Victory! Supreme Court Rejects Hawaii’s ‘Vampire Rule, Spirit of Aloha’

  • 25 Jun 2026
  • Colion Noir

The U.S. Supreme Court on Thursday handed a resounding victory to law-abiding gun owners and everyone who believes in the Constitution and the rule of law.

In a vitally important 6-3 decision, the court agreed with the plaintiff in Wolford v. Lopez that Hawaii’s so-called “vampire rule” violates the Second Amendment and will not stand. This oppressive restriction was enacted in direct opposition to the high court’s landmark 2022 Bruen decision.

Lawmakers demonstrated an utter lack of respect for the US Supreme Court

Hawaii was one of a handful of outlier states that tried to countermand the Supreme Court’s clear will.

In the process, officials reinforced the unconstitutional gun control regime that saw only FOUR concealed carry permits issued to island residents from 2000 to 2018.

Effectively, Hawaii denied the right to lawfully possess a weapon for self-defense away from one’s home. The Bruen ruling should have been enough to show lawmakers that their system directly opposed the law of the land.

Hawaii flipped the traditional common law on its head to suppress carry rights

Instead, like recalcitrant children, officials doubled down, making the system even worse. 

Like a magician wowing a crowd with sleight-of-hand tricks, Hawaii’s government incredibly reversed traditional common law to restrict gun rights. Instead of the people enjoying implied permission to enter a public business, gun owners needed to obtain expressed consent from the owners.

Instead of having establishment owners make their own determination on carrying on the premises, the default changed to “no guns allowed” unless otherwise posted. 

The Supreme Court brushed this flimsy arrangement aside in favor of the Bill of Rights.

“This arrangement imposes a new burden on permit holders who will have to obtain permission to carry a firearm on the property before stepping foot on it,” the court noted. “The law severely hampers the ability of law-abiding citizens to exercise the right Bruen recognized as they go about their daily lives.”

Exactly.

Writing for the court’s majority, Justice Samuel Alito flatly rejected the state’s gun control regime and reasserted constitutional authority.

“Hawaii’s law at issue here violates the constitutional right to keep and bear arms,” the jurist wrote. “This regime hobbles what the Second Amendment protects: the right of Americans to carry arms for self-defense as they go about their daily lives. We hold that the law is unconstitutional.”

Alito noted the undue pressure placed on both businesses and law-abiding gun owners. 

He used an example of a woman carrying a firearm due to threats from a former partner and trying to go about her day. “Unless each of these establishments has a sign posted saying ‘Guns Welcome’ or something to that effect, each visit could expose her to criminal liability.”

A truly bizarre aspect of Hawaii’s argument was that the archipelago has a unique history and should therefore be exempt from certain constitutional guarantees.
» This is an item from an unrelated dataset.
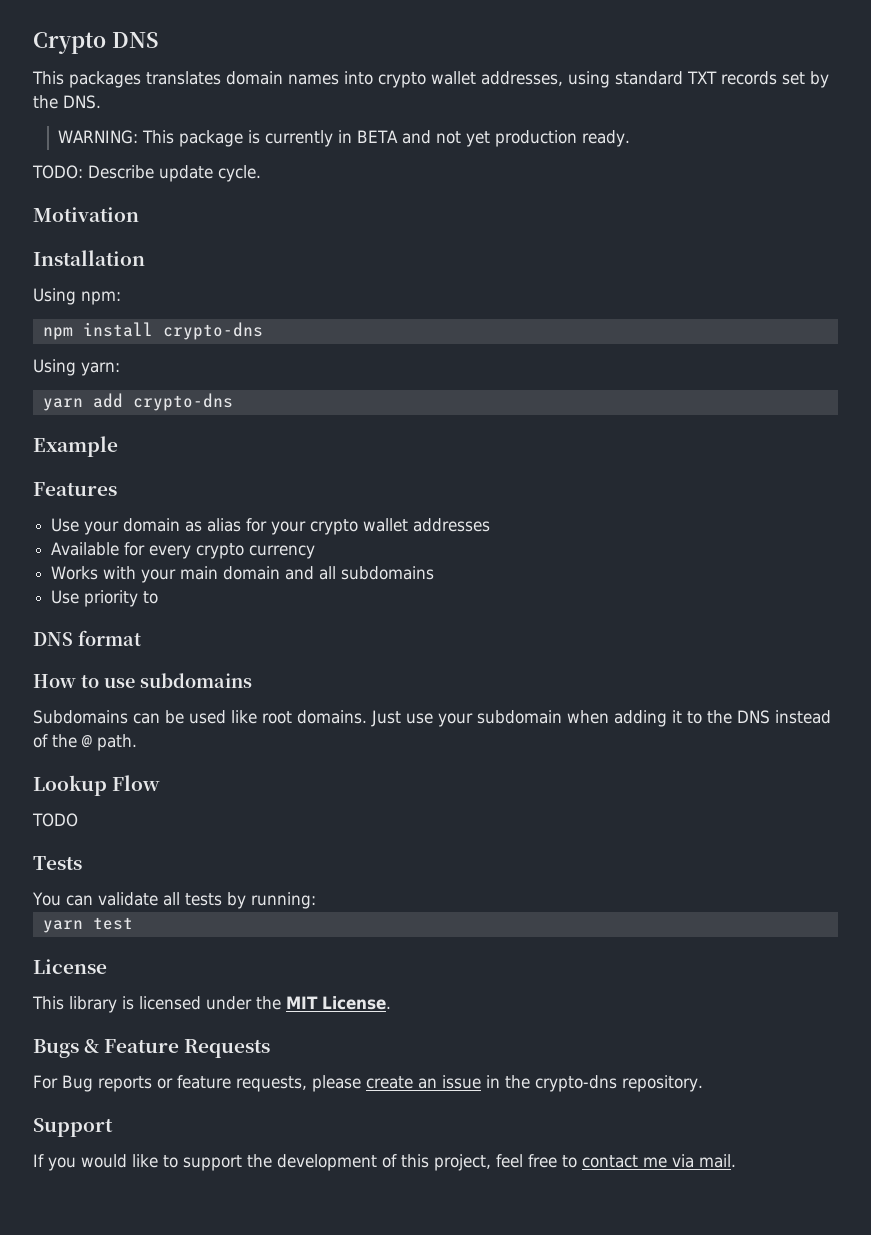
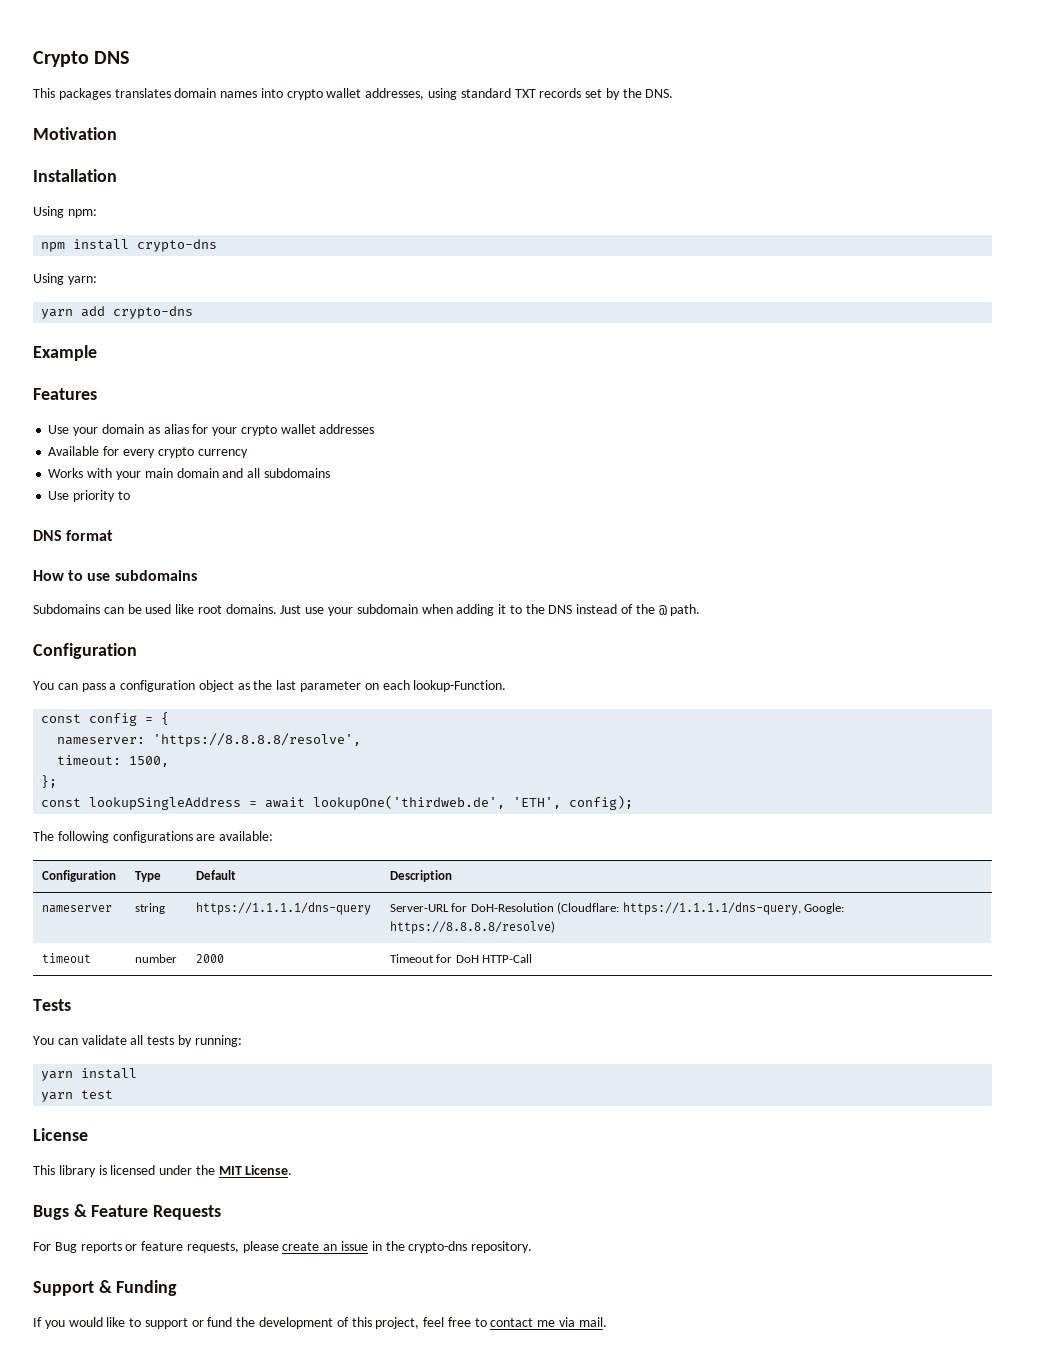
[58,130,631,147] [32,165,261,182] // WARNING: This package is currently in BETA and not yet production ready. // TODO: Describe update cycle. -> (674, 93) none
[33,775,161,796] [32,813,78,827] Lookup Flow // TODO -> [33,643,137,659] [33,680,507,692] [41,712,170,726] [57,733,362,747] [57,755,170,767] [41,775,58,788] [41,795,634,810] [33,831,274,843] [42,870,117,882] [135,871,162,882] [196,870,237,880] [390,870,453,882] [42,905,113,913] [135,903,166,914] [196,902,372,915] [390,902,844,915] [390,921,556,934] [42,953,92,963] [135,954,178,963] [196,954,225,963] [390,954,533,963] Configuration // You can pass a configuration object as the last parameter on each lookup-Function. // const config = { // nameserver: 'https://8.8.8.8/resolve', // timeout: 1500, // }; // const lookupSingleAddress = await lookupOne('thirdweb.de', 'ETH', config); // The following configurations are available: // Configuration | Type | Default | Description // nameserver | string | https://1.1.1.1/dns-query | Server-URL for DoH-Resolution (Cloudflare: https://1.1.1.1/dns-query, Google: https://8.8.8.8/resolve) // timeout | number | 2000 | Timeout for DoH HTTP-Call
(316, 900) none -> [41,1068,138,1081] // yarn install
(113, 1127) none -> [98,1280,178,1296] & Funding
(242, 1163) none -> [191,1317,233,1327] or fund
“The Second Amendment cannot give way to ‘the spirit of Aloha’ in Hawaii any more than it can yield to the spirit of the Big Apple or the Windy City,” Alito wrote. “Merely local attitudes can neither shrink nor inflate the meaning of fundamental Bill of Rights guarantees.”

Of all the arguments the state presented, this surely was the most absurd. The U.S. is blessed with many unique cultural traditions, such as the Cajuns in Louisiana and the Pennsylvania Dutch, just to name two.

Now, imagine a law-abiding American losing the freedoms of speech or religion based on these local customs and traditions.

That, as any prudent observer knows, is a slippery slope that the Supreme Court wisely chose to steer clear of.

Incredibly, Hawaii’s attorneys also cited post-Civil War Black Codes as part of the country’s “history and tradition” of gun laws to justify their restrictions. Racist statutes of bygone eras are remembered as exactly that, not as precedents for courts to follow in 2026.

Justice Elena Kagan wrote one dissent, while Justice Ketanji Brown Jackson joined Justice Sonia Sotomayor in a separate opinion. Jackson claimed the issue was not gun rights, but those of private property owners.

“There is no constitutional right to enter private property without the owner’s permission, let alone with a firearm,” Jackson wrote. “So, the question this case presents is merely how a property owner must communicate his decision to exclude or invite armed carry, including whether a State may alter the background property-law rules that set the default as one or the other.”